Pakistani gunmen free 250 child hostages
US diplomat found dead in his Islamabad home
Gunmen who took up to 250 Pakistani school children hostage on Monday in a northwestern town freed them all and surrendered to tribal elders, a government spokesman said.
Violence and lawlessness has spread across Pakistan in recent months, seeping out of remote tribal regions on the Afghan border into cities and towns, raising fears about the stability of the nuclear-armed U.S. ally.
"All the children have been released and the criminals have surrendered to the jirga," said interior ministry spokesman Javel Iqbal Cheema. A jirga is a council of tribal elders.
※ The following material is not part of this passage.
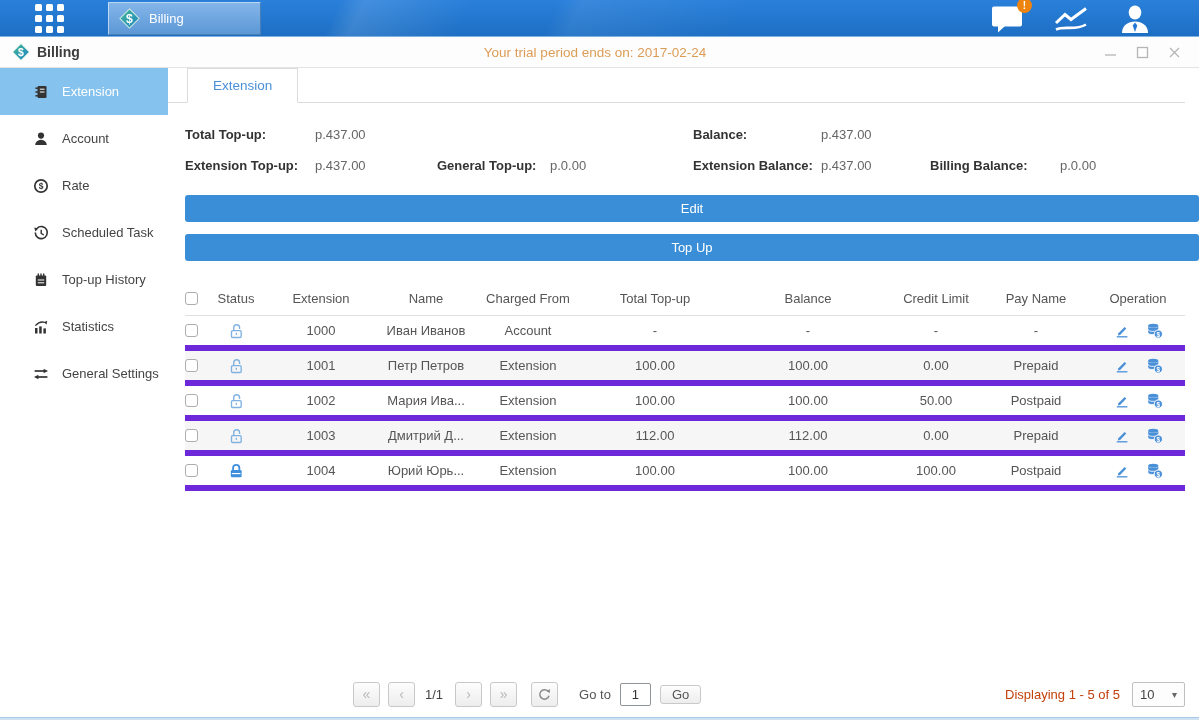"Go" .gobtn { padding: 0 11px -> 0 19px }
Cheema said none of the children was hurt.
Cheema said the gunmen were members of a kidnap gang but government officials and police had earlier said there were about seven Islamist militants holding the children in the school in Bannu town.
President Pervez Musharraf told a news conference in London the gunmen were "extremists".
The gunmen fled into the school in the North West Frontier Province town and took the children hostage after they had kidnapped a health department official and his driver, police said.
US diplomat found dead
A U.S. diplomat was found dead at his home in the Pakistani capital on Monday after apparently shooting himself in the head, police said.
The U.S. embassy in Islamabad named the official as Keith Ryan and said in a statement that his death would be investigated but that there were no indications of foul play.
"He was found dead at his home. A bullet hit his head," a Pakistani investigation official said. "Apparently he committed suicide, but we are investigating from all possible angles."
Officials from the U.S. embassy and medical teams arrived at the scene before police were alerted, the investigator said.
A senior security official also said that the U.S. diplomat was found dead at his home in Islamabad after a suspected suicide.
"Our esteemed colleague, Mr Keith Ryan, passed away this morning in Islamabad," the U.S. statement said, without mentioning the cause of death.
"There will be a full investigation; however, there does not appear to have been any foul play," it said.